START DATA EXCERPTS

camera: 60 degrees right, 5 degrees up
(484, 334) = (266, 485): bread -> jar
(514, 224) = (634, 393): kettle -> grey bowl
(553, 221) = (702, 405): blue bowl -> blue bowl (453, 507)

END DATA EXCERPTS
START DATA EXCERPTS

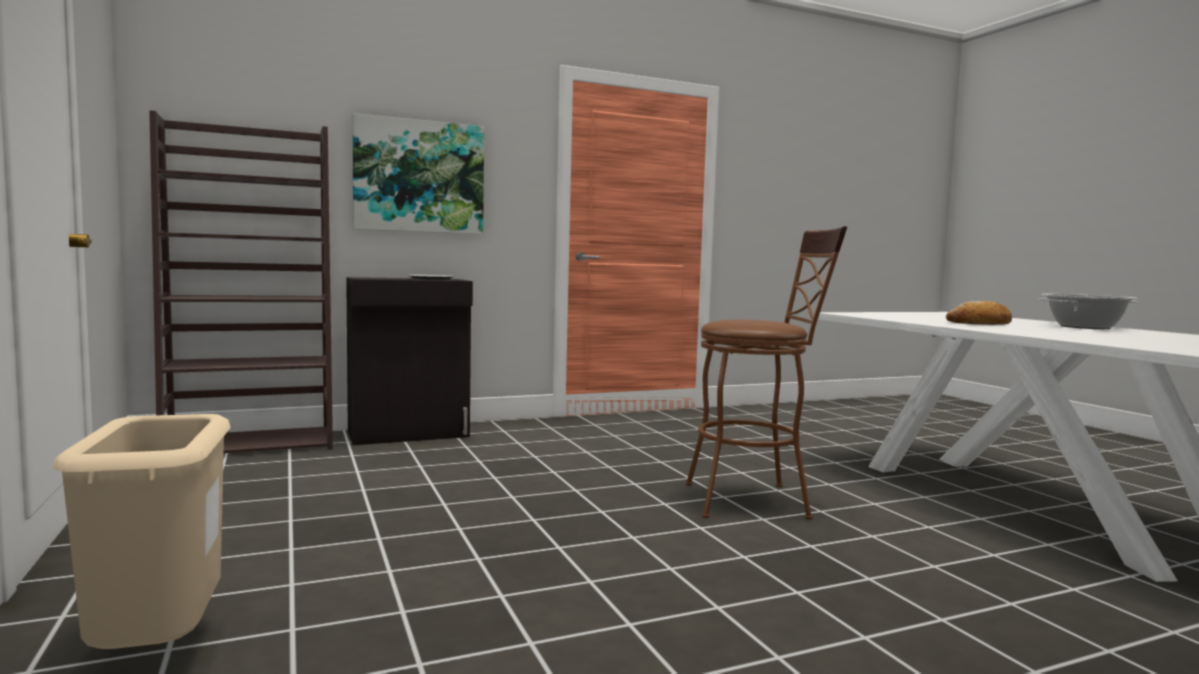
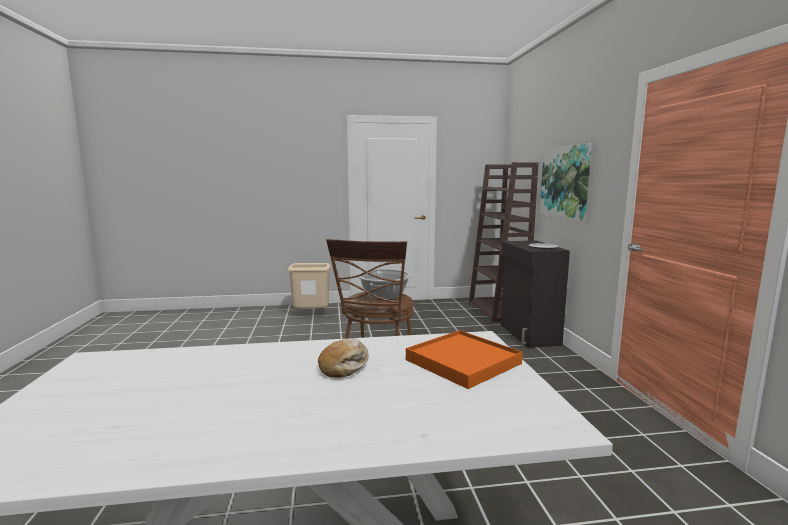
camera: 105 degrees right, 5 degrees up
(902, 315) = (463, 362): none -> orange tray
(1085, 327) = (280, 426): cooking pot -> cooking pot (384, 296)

END DATA EXCERPTS

• [ACTIVITY] For the material above, reproduce exactly the lines from the line with "(902, 315) = (463, 362): none -> orange tray" to the line with "(1085, 327) = (280, 426): cooking", inclusive, and exclude all others.

• [SOLUTION TO THIS PROBLEM]
(902, 315) = (463, 362): none -> orange tray
(1085, 327) = (280, 426): cooking pot -> cooking pot (384, 296)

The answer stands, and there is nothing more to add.